For the last 55 years the Palestinians have managed to make themselves into a problem for Israel. Sharon has now figured out a way to make it so that it will no longer be Israel's problem. With a pullout from Gaza, a completion of the wall around the West Bank and a pullout there, the Palestinians may well still have the will to target Israel but their means and their opportunity to do so will be drastically reduced.
Attacks on Israelis will continue, but the rate will be much lower than now, which is lower than it was a year ago. And there's good reason to believe that it will be reduced enough to bring about a crossover in Israel. It will no longer cripple Israel's economy or tie its politics into knots. That will be a major change.
The Palestinian strategy against Israel has always been the strategy that a small child uses against his parents when he throws a screaming tantrum in public. The child wants something and the parents refuse it, and the child has no direct ability to force his parents to change their minds. So the kid makes a scene and attracts attention, hoping the parents will yield in order to shut him up....

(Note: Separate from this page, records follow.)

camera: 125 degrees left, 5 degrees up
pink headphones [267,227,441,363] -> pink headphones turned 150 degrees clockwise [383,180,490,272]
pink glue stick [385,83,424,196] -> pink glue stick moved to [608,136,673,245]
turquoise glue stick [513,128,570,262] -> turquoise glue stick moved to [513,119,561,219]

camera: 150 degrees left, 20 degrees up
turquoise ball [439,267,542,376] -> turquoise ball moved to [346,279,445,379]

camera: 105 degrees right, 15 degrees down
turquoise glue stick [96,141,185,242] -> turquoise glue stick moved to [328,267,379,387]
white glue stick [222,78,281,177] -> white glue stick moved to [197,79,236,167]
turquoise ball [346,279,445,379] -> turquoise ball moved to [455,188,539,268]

...All parents soon learn, if they didn't already know it, that giving in to a child's tantrum is a really good way to get a lot more of them. More to the point, doing anything which the kid interprets as being a reward for the tantrum, even if it was not intended to be, will get you more tantrums. It doesn't matter why the parents did what they did; what matters is whether the brat decides that tantrums are effective. By the same token, anything which seems to militants to be a positive result of their attacks will encourage more attacks.
Leave it to Den Beste to put the Palestinian problem in the context of Parenting 101.